Maldonado owns a fastball that is between 91-93 MPH and his "out pitch" is his slider, which is clocked between 83-87 MPH. This combination has worked well, but the six-foot-three hurler still is not satisfied.

"I'm working on a third pitch, which is a split-finger fastball," said Maldonado. "I really think that this third pitch is going to be a big jump for me to move up."

Before the season started, Maldonado had the honor of playing in the World Baseball Classic for Puerto Rico.

Although he saw just one inning of work over two experiences, allowing two runs on one hit, the experience of playing along major leagues was beneficial.

Now in Binghamton, Maldonado hopes to play alongside those major leaguers again at some point.

"I wish I have the chance this year to play in Triple-A or the big leagues," said Maldonado. "I think I've pitched well and everything is coming around and looking good for me.

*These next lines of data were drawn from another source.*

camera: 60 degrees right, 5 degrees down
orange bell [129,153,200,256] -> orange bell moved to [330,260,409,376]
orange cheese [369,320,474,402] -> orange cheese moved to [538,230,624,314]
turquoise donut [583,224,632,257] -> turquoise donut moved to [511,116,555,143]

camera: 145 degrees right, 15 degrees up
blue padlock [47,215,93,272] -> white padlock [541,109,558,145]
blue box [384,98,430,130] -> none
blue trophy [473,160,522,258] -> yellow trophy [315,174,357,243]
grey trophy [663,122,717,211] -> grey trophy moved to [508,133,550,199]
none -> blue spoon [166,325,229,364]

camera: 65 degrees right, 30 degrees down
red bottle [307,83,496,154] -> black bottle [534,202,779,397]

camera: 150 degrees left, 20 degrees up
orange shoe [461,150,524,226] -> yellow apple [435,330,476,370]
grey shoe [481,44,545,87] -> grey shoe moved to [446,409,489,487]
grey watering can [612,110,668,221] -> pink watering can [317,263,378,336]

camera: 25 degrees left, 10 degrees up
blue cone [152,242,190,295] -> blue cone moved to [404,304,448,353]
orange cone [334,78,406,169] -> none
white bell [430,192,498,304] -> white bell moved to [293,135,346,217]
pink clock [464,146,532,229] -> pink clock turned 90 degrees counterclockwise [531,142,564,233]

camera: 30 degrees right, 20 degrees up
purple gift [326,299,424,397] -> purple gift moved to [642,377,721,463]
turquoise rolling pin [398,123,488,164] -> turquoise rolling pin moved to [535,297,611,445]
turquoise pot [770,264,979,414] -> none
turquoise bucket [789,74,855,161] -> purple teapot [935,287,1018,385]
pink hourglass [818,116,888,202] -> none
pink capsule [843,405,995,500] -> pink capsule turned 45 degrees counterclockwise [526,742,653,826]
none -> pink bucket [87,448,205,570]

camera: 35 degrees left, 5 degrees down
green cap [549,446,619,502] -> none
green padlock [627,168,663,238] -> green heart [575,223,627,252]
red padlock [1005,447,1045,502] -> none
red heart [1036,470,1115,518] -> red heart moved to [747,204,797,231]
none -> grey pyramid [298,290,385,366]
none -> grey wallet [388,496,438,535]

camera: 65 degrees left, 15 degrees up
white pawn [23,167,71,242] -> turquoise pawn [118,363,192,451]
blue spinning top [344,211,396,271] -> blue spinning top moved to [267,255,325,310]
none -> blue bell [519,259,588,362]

Hopefully I keep putting up good numbers."

If he does keep on posting up strong numbers, Samuel believes it shouldn't be too long before Maldonado moves up the ladder.

"The main thing for him coming out of the bullpen is that he's throwing strikes," Samuel said. "He's not walking guys which is what you want from somebody coming out of the bullpen."

Maldonado's bulky 221-pound frame also gives him an advantage against most hitters.

"He's strong, he's a big kid, he creates leverage off the mound," said Binghamton pitching coach Mark Brewer. "That's what we look for in a guy to come in and be a setup man or a closer one day in his career."